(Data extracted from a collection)

*** Begin section ***

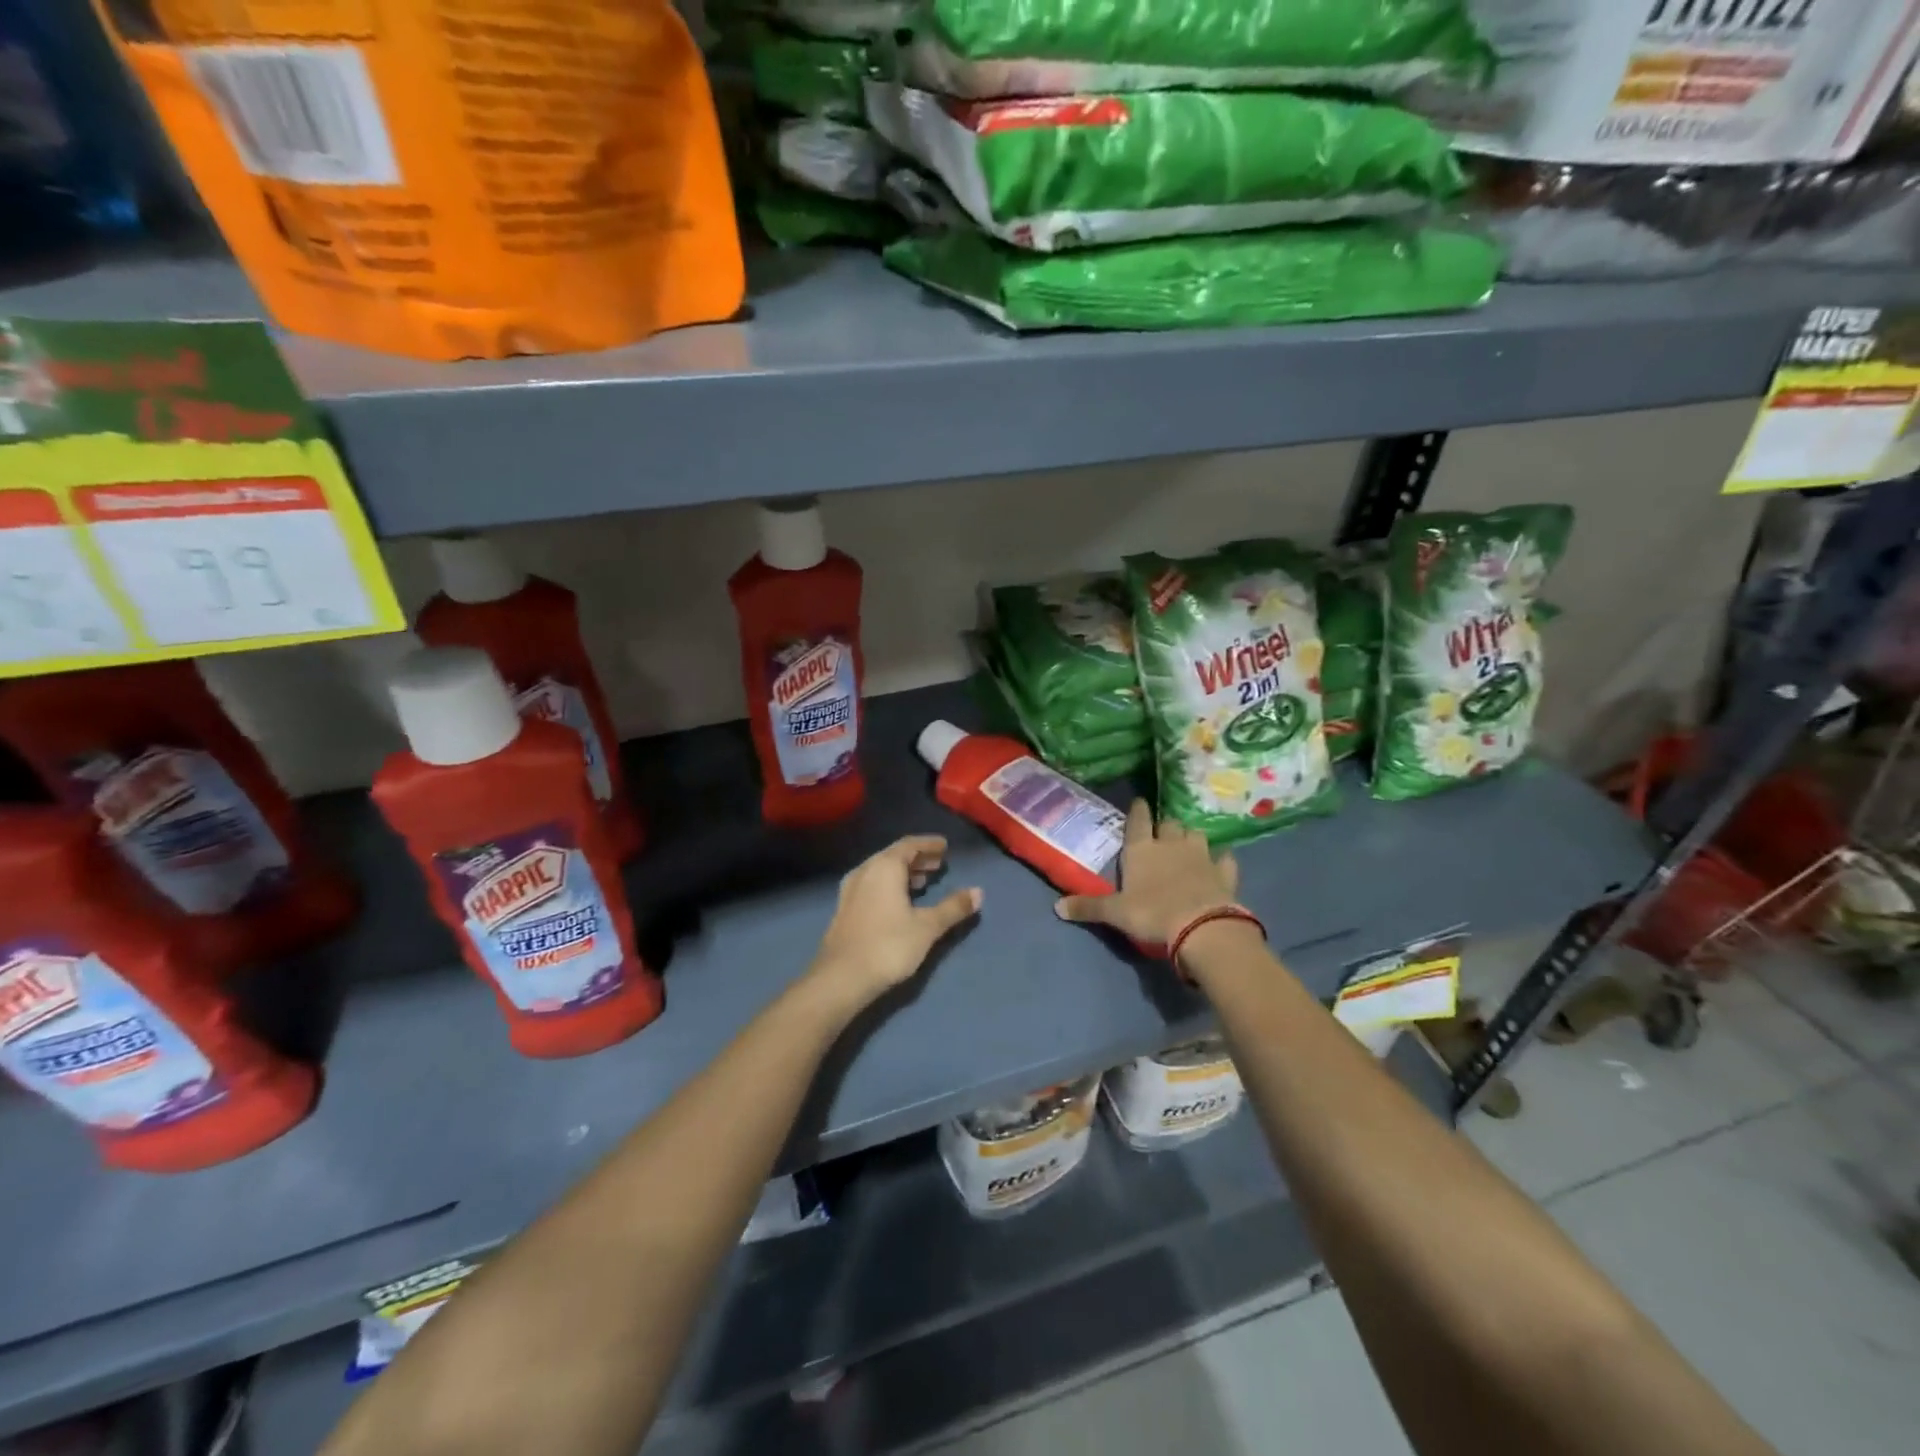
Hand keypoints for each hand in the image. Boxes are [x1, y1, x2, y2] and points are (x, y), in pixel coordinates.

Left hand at [808, 836, 981, 1009]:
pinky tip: (900, 901)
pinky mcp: (845, 908)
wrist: (841, 978)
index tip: (945, 846)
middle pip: (894, 855)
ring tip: (924, 882)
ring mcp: (851, 889)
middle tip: (939, 864)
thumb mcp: (927, 927)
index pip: (910, 844)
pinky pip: (872, 884)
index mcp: (885, 867)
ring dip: (903, 873)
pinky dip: (890, 885)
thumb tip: (978, 892)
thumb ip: (953, 907)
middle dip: (918, 858)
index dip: (929, 844)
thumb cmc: (888, 946)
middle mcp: (865, 870)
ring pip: (881, 871)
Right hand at [1055, 800, 1238, 945]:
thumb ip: (1088, 907)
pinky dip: (1222, 859)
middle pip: (1169, 824)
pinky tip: (1221, 861)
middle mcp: (1171, 844)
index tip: (1139, 802)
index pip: (1137, 820)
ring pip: (1196, 835)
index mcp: (1141, 849)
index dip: (1137, 810)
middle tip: (1161, 833)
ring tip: (1188, 844)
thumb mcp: (1115, 913)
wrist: (1202, 926)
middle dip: (1165, 826)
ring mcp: (1201, 856)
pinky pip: (1225, 859)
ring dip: (1191, 838)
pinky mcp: (1224, 872)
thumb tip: (1056, 907)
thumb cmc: (1152, 914)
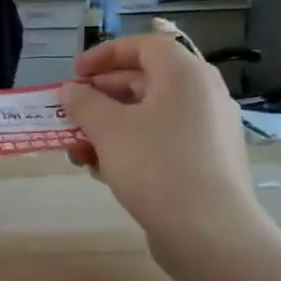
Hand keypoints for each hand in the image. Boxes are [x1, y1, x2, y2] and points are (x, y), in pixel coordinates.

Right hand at [61, 33, 265, 274]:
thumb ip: (84, 103)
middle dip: (101, 96)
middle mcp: (202, 96)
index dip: (104, 54)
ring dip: (109, 127)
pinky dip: (130, 148)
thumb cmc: (155, 167)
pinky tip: (103, 171)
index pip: (143, 47)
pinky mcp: (206, 163)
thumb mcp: (108, 129)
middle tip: (71, 112)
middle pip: (145, 81)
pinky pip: (161, 142)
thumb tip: (72, 90)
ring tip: (78, 151)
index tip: (74, 73)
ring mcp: (207, 132)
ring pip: (149, 116)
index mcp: (185, 76)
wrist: (209, 233)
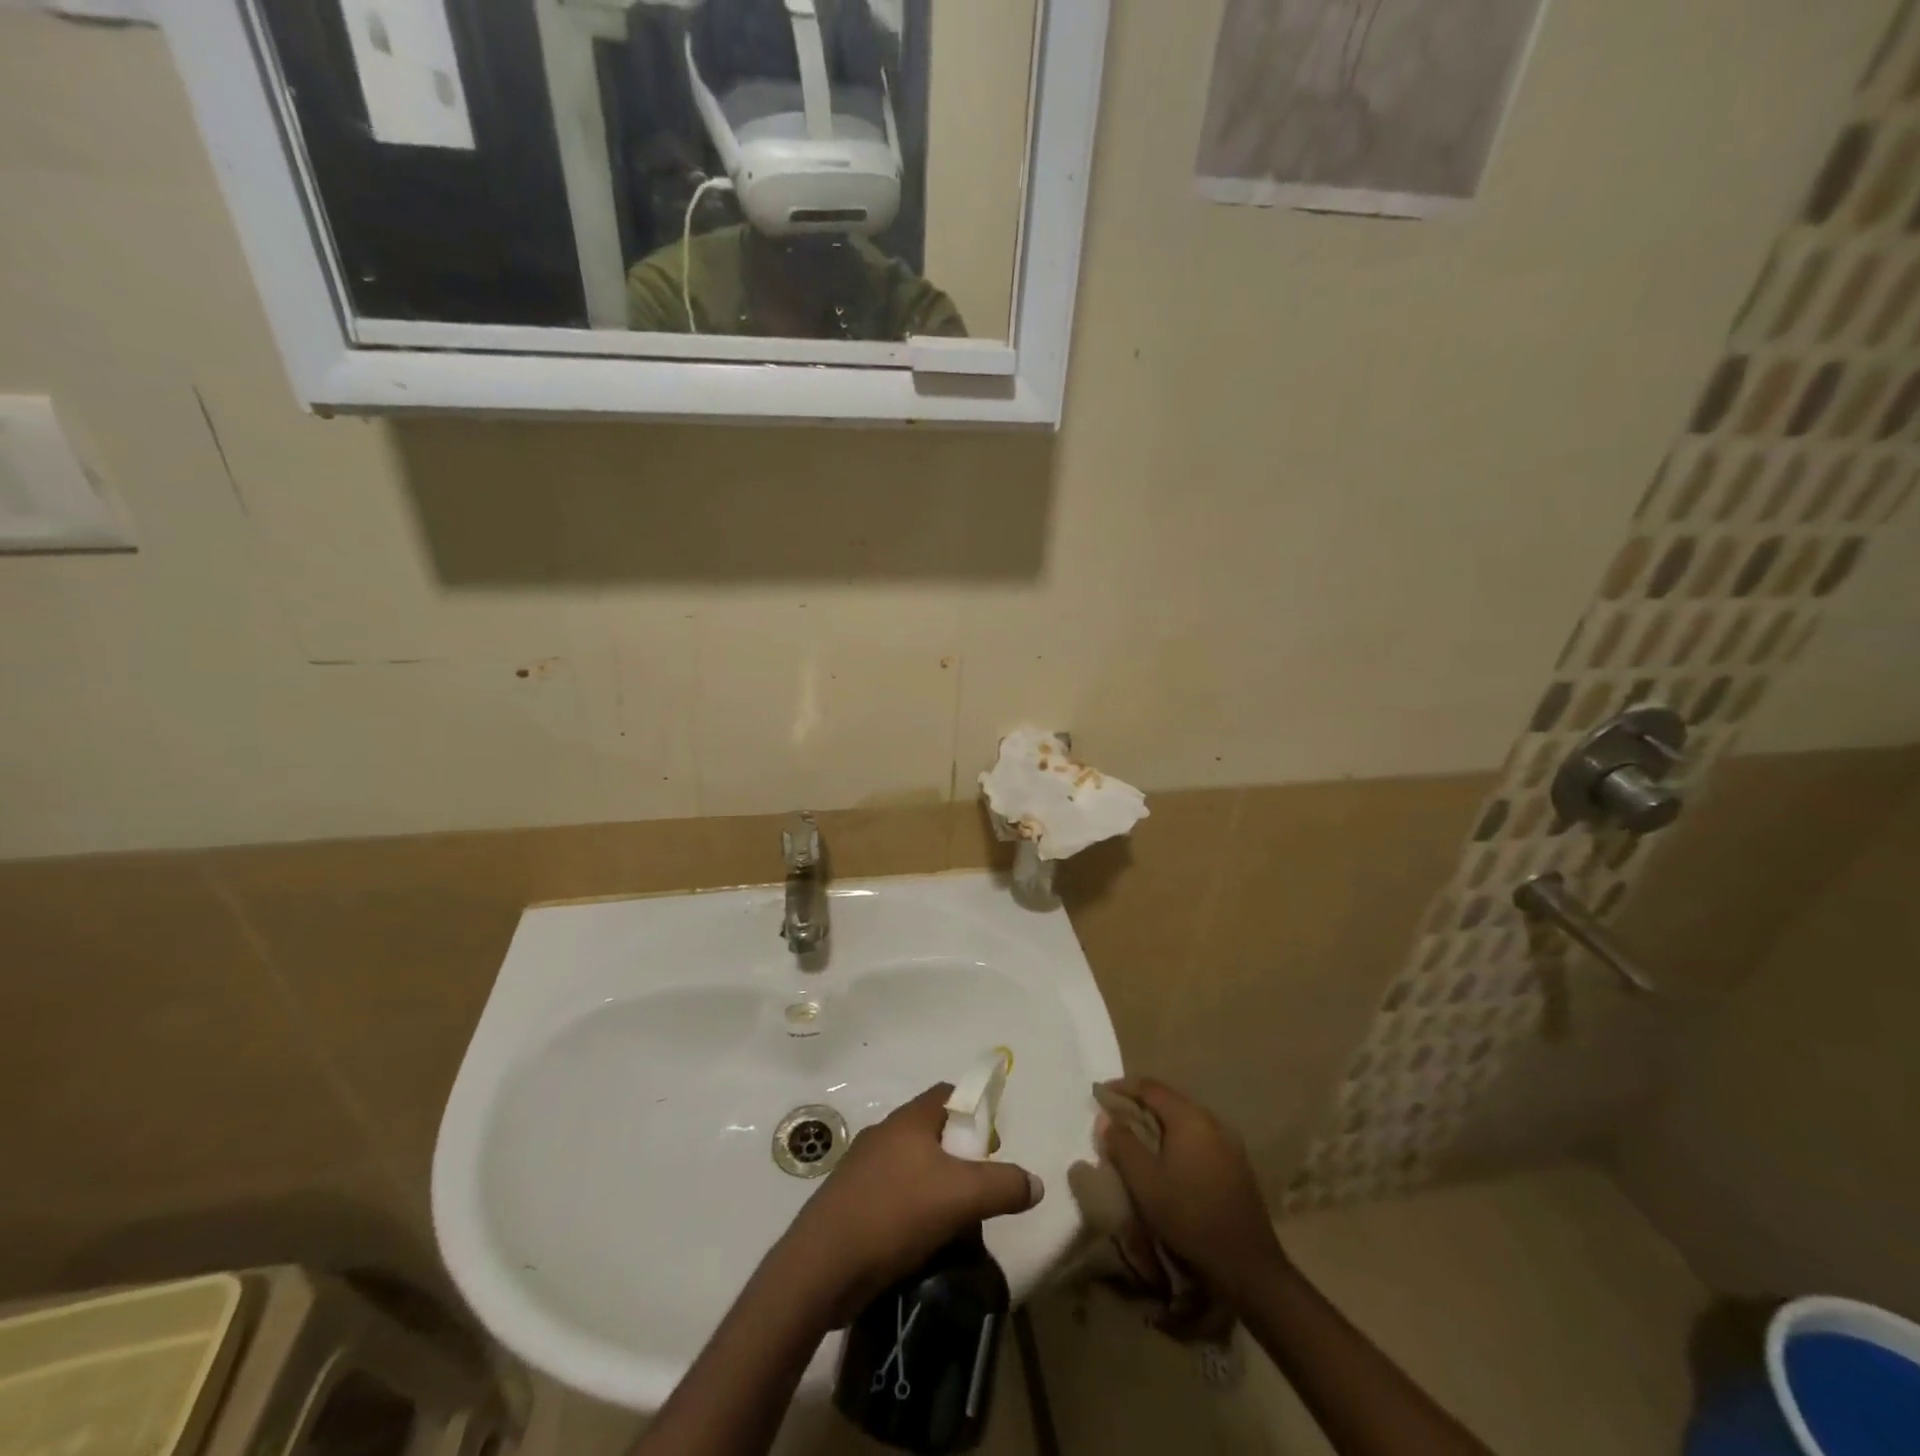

*** End section ***

→ What you have to do: Among the records, find the lines that contain "middle" and copy each of them.

→ Task output:
middle pip: (894, 855)
middle tip: (939, 864)
middle dip: (918, 858)
middle mcp: (865, 870)
middle pip: (1169, 824)
middle mcp: (1171, 844)
middle tip: (1161, 833)
middle dip: (1165, 826)
middle dip: (101, 96)
middle mcp: (202, 96)
middle tip: (71, 112)
middle pip: (145, 81)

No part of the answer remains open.